2022年2月24日のロシアによるウクライナへの軍事侵攻は世界中を驚かせた。国際紛争、戦争や経済的困難、移住問題、絶えざる問題にさらされるわたしたちの現代。歴史上、不穏な時代に生きたアーティストたちは、これらのテーマにどのように向かい合ってきたのだろうか。2022年8月8日、アムステルダムに拠点を置く美術史家、批評家、インディペンデント・キュレーターでもあるサスキア・ボスは「武力闘争の時代にアートを教えること」というタイトルでオンライン・トークを行った。以下はその抜粋である。

石井潤一郎 (ICA Kyoto)




武力闘争の時代にアートを教えること: Part 1』 へ



フィリップ・ガストンによる数点の絵画、《In prison》1968年。

なぜこれをお見せするのかというと、KKKについてです。恐ろしく極端な右派の人々で、監視のための穴がついたこのようなユニフォームを着ており、極めて人種差別主義的です。このためにフィリップ・ガストンの展覧会は検閲されました。今現在、美術館でフィリップ・ガストンを語ることは、本当に難しいそうです。

もちろん、ユダヤ人であるガストンは、人種差別が人生において最悪の事態のひとつであることを十分に承知していました。彼はそのことを描いていたのですが、ある時期からそれができなくなったようです。特にアメリカでジョージ・フロイドが殺害された後(2020)、美術館ではこの作品を展示することが難しくなったようです。

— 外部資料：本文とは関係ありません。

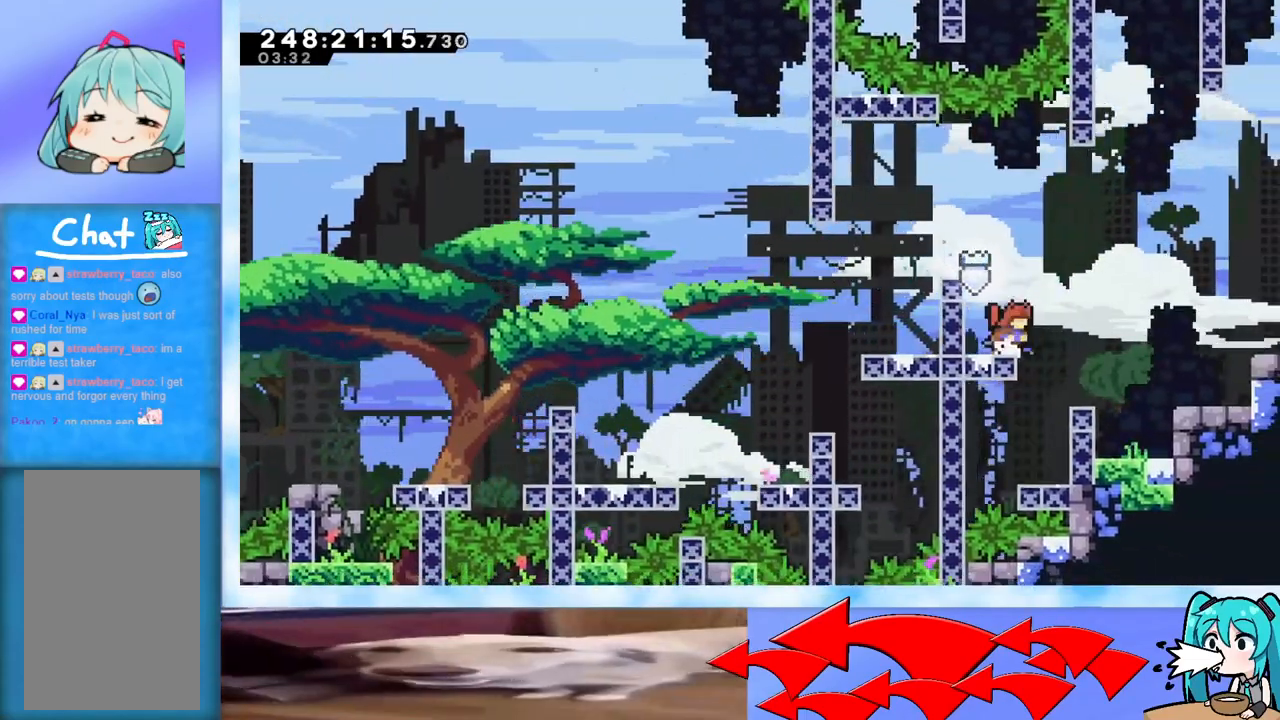
{"keys": ["jump", "right"], "events": [[50, "jump", "down"], [333, "dash", "down"], [417, "dash", "up"]]}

これは《American People Seris #20: Die》という1967年の作品です。先ほどお見せしたガストンの絵とそれほど変わりません。

大きな違いは、ガストンは白人男性で、こちらは黒人の女性のアーティストであるということです。

ほんの2、3年前、この作品はニューヨーク近代美術館で再展示されました。近代美術館で、写真の奥にはピカソの《アヴィニョンの娘たち》が見えますが、これは、アフリカを扱っていることから、常に前衛的な作品だと考えられてきました。

美術館は今回初めて、1967年のフェイス・リングゴールドの作品を同じ部屋に置くことによって、美術史に少し言及しようとしたのですが、それに対してヨーロッパ中の新聞が、おそらくここ日本でもそうでしょう、「なぜそんなことができる?」「なぜそんなことをした?」と騒ぎ立てました。

それはフェイス・リングゴールド自身がピカソを好きで、この《Picasso’s Studio》を描いているからだけではありません。彼女自身がここにいます。ピカソが見えます、その前でヌードのポーズを取っているフェイス・リングゴールドが見えます。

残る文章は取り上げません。